§ **Activity**:
Nothing but an exact copy of the data should be given.

Collected data entries
——————

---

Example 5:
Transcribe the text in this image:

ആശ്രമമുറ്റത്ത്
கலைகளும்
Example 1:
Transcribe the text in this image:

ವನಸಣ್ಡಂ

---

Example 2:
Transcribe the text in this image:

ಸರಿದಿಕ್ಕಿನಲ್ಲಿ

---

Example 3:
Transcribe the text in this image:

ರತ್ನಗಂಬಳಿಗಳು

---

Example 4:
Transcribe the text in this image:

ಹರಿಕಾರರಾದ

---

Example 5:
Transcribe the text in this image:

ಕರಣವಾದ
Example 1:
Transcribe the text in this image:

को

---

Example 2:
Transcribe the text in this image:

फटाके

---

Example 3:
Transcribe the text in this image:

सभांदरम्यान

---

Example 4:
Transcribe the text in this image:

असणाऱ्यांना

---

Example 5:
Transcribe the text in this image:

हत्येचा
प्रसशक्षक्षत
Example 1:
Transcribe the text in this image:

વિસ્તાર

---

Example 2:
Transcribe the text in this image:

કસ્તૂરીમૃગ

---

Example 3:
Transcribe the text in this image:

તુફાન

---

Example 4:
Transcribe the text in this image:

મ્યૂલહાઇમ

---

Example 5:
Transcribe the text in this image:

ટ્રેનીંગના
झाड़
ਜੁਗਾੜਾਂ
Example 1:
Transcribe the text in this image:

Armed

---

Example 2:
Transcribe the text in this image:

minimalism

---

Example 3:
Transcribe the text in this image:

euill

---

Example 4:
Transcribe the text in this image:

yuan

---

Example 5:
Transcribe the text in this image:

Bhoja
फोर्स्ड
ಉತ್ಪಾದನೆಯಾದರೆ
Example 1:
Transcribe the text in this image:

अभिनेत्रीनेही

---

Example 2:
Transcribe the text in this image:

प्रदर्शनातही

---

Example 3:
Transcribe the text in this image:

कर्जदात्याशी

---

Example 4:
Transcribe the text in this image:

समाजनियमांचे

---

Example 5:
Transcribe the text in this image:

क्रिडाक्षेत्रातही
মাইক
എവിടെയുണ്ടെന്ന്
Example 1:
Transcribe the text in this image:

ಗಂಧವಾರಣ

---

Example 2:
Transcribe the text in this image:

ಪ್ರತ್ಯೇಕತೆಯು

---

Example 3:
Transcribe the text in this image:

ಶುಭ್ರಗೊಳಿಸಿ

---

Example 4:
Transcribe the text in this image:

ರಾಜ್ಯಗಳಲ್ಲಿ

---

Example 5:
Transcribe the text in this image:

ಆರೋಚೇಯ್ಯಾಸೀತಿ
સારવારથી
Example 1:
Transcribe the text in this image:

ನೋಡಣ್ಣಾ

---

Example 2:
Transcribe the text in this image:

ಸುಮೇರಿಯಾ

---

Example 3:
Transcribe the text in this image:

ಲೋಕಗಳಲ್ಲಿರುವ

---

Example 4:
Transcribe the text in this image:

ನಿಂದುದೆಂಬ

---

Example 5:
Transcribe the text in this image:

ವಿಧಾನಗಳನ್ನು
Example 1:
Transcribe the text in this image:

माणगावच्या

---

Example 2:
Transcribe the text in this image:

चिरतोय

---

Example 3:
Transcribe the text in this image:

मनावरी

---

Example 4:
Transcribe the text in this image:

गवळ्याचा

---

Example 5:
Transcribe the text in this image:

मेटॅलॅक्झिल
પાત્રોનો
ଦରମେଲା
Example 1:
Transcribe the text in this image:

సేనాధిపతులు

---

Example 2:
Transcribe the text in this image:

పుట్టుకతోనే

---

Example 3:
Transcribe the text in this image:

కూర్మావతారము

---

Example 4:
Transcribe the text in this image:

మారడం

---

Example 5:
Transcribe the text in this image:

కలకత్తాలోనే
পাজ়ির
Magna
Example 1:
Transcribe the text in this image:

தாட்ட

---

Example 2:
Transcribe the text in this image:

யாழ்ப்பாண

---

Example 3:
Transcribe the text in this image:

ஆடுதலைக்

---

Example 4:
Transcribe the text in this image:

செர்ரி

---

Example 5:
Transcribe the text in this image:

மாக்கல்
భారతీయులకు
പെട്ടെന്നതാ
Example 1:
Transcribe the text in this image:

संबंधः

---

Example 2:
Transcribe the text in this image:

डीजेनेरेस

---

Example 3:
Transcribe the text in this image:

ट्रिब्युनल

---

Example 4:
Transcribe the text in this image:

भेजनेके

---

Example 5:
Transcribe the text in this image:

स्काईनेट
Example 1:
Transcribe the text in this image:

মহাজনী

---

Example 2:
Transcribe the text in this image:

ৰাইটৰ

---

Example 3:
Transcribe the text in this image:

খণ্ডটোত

——————

§ **Solution**:
---

Example 5:
Transcribe the text in this image:

ആശ്രമമുറ്റത്ത്
கலைகளும்
Example 1:
Transcribe the text in this image:

ವನಸಣ್ಡಂ

---

Example 2:
Transcribe the text in this image:

ಸರಿದಿಕ್ಕಿನಲ್ಲಿ

---

Example 3:
Transcribe the text in this image:

ರತ್ನಗಂಬಳಿಗಳು

---

Example 4:
Transcribe the text in this image:

ಹರಿಕಾರರಾದ

---

Example 5:
Transcribe the text in this image:

ಕರಣವಾದ
Example 1:
Transcribe the text in this image:

को

---

Example 2:
Transcribe the text in this image:

फटाके

---

Example 3:
Transcribe the text in this image:

सभांदरम्यान

---

Example 4:
Transcribe the text in this image:

असणाऱ्यांना

---

Example 5:
Transcribe the text in this image:

हत्येचा
प्रसशक्षक्षत
Example 1:
Transcribe the text in this image:

વિસ્તાર

---

Example 2:
Transcribe the text in this image:

કસ્તૂરીમૃગ

---

Example 3:
Transcribe the text in this image:

તુફાન

---

Example 4:
Transcribe the text in this image:

મ્યૂલહાઇમ

---

Example 5:
Transcribe the text in this image:

ટ્રેનીંગના
झाड़
ਜੁਗਾੜਾਂ
Example 1:
Transcribe the text in this image:

Armed

---

Example 2:
Transcribe the text in this image:

minimalism

---

Example 3:
Transcribe the text in this image:

euill

---

Example 4:
Transcribe the text in this image:

yuan

---

Example 5:
Transcribe the text in this image:

Bhoja
फोर्स्ड
ಉತ್ಪಾದನೆಯಾದರೆ
Example 1:
Transcribe the text in this image:

अभिनेत्रीनेही

---

Example 2:
Transcribe the text in this image:

प्रदर्शनातही

---

Example 3:
Transcribe the text in this image:

कर्जदात्याशी

---

Example 4:
Transcribe the text in this image:

समाजनियमांचे

---

Example 5:
Transcribe the text in this image:

क्रिडाक्षेत्रातही
মাইক
എവിടെയുണ്ടെന്ന്
Example 1:
Transcribe the text in this image:

ಗಂಧವಾರಣ

---

Example 2:
Transcribe the text in this image:

ಪ್ರತ್ಯೇಕತೆಯು

---

Example 3:
Transcribe the text in this image:

ಶುಭ್ರಗೊಳಿಸಿ

---

Example 4:
Transcribe the text in this image:

ರಾಜ್ಯಗಳಲ್ಲಿ

---

Example 5:
Transcribe the text in this image:

ಆರೋಚೇಯ್ಯಾಸೀತಿ
સારવારથી
Example 1:
Transcribe the text in this image:

ನೋಡಣ್ಣಾ

---

Example 2:
Transcribe the text in this image:

ಸುಮೇರಿಯಾ

---

Example 3:
Transcribe the text in this image:

ಲೋಕಗಳಲ್ಲಿರುವ

---

Example 4:
Transcribe the text in this image:

ನಿಂದುದೆಂಬ

---

Example 5:
Transcribe the text in this image:

ವಿಧಾನಗಳನ್ನು
Example 1:
Transcribe the text in this image:

माणगावच्या

---

Example 2:
Transcribe the text in this image:

चिरतोय

---

Example 3:
Transcribe the text in this image:

मनावरी

---

Example 4:
Transcribe the text in this image:

गवळ्याचा

---

Example 5:
Transcribe the text in this image:

मेटॅलॅक्झिल
પાત્રોનો
ଦରମେଲା
Example 1:
Transcribe the text in this image:

సేనాధిపతులు

---

Example 2:
Transcribe the text in this image:

పుట్టుకతోనే

---

Example 3:
Transcribe the text in this image:

కూర్మావతారము

---

Example 4:
Transcribe the text in this image:

మారడం

---

Example 5:
Transcribe the text in this image:

కలకత్తాలోనే
পাজ়ির
Magna
Example 1:
Transcribe the text in this image:

தாட்ட

---

Example 2:
Transcribe the text in this image:

யாழ்ப்பாண

---

Example 3:
Transcribe the text in this image:

ஆடுதலைக்

---

Example 4:
Transcribe the text in this image:

செர்ரி

---

Example 5:
Transcribe the text in this image:

மாக்கல்
భారతీయులకు
പെട്ടെന്നതാ
Example 1:
Transcribe the text in this image:

संबंधः

---

Example 2:
Transcribe the text in this image:

डीजेनेरेस

---

Example 3:
Transcribe the text in this image:

ट्रिब्युनल

---

Example 4:
Transcribe the text in this image:

भेजनेके

---

Example 5:
Transcribe the text in this image:

स्काईनेट
Example 1:
Transcribe the text in this image:

মহাজনী

---

Example 2:
Transcribe the text in this image:

ৰাইটৰ

---

Example 3:
Transcribe the text in this image:

খণ্ডটোত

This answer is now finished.